- [What to do]
The entries below contain a stretch that opens with the line containing "286 1211 889" and closes with the line containing "522 662 5788"; set down that stretch exactly, both ends included, and nothing else.

- [Given data]
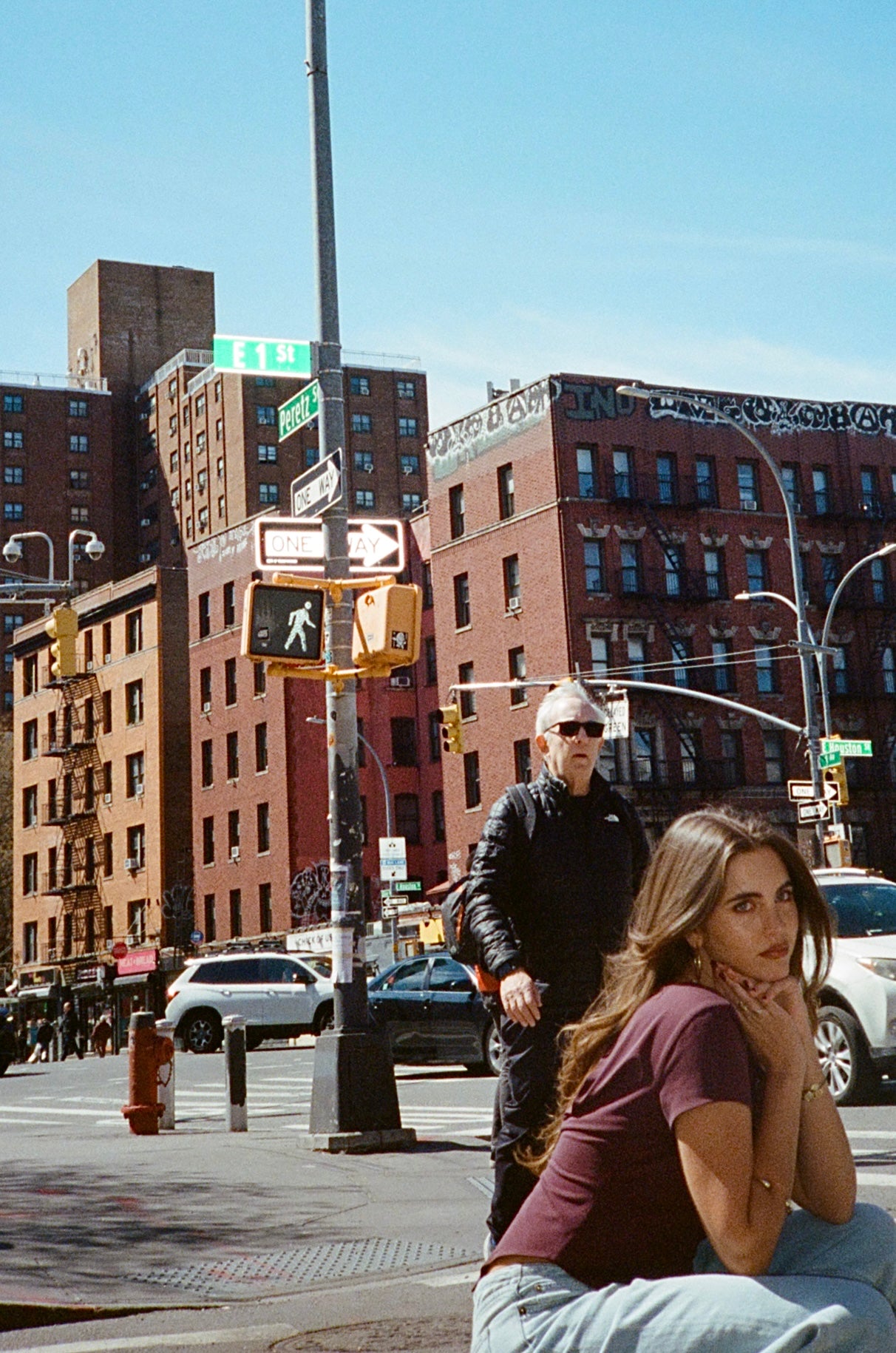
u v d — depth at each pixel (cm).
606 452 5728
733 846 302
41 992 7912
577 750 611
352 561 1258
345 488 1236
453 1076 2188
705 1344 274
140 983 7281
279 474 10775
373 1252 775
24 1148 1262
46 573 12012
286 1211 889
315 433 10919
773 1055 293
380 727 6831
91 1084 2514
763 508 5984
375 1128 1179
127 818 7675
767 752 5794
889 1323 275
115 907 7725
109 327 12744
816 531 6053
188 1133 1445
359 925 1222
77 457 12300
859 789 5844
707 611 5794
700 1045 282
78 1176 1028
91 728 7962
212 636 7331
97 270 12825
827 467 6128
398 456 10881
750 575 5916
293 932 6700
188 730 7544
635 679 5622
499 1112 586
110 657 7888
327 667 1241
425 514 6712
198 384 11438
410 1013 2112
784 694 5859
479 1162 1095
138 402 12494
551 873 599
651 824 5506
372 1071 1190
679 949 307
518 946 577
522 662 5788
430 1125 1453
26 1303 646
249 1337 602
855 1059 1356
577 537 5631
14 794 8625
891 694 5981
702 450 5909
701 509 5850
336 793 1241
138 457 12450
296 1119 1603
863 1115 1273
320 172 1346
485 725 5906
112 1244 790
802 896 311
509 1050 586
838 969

- [Response to the exercise]
286 1211 889
315 433 10919
773 1055 293
380 727 6831
91 1084 2514
763 508 5984
375 1128 1179
127 818 7675
767 752 5794
889 1323 275
115 907 7725
109 327 12744
816 531 6053
188 1133 1445
359 925 1222
77 457 12300
859 789 5844
707 611 5794
700 1045 282
78 1176 1028
91 728 7962
212 636 7331
97 270 12825
827 467 6128
398 456 10881
750 575 5916
293 932 6700
188 730 7544
635 679 5622
499 1112 586
110 657 7888
327 667 1241
425 514 6712
198 384 11438
410 1013 2112
784 694 5859
479 1162 1095
138 402 12494
551 873 599
651 824 5506
372 1071 1190
679 949 307
518 946 577
522 662 5788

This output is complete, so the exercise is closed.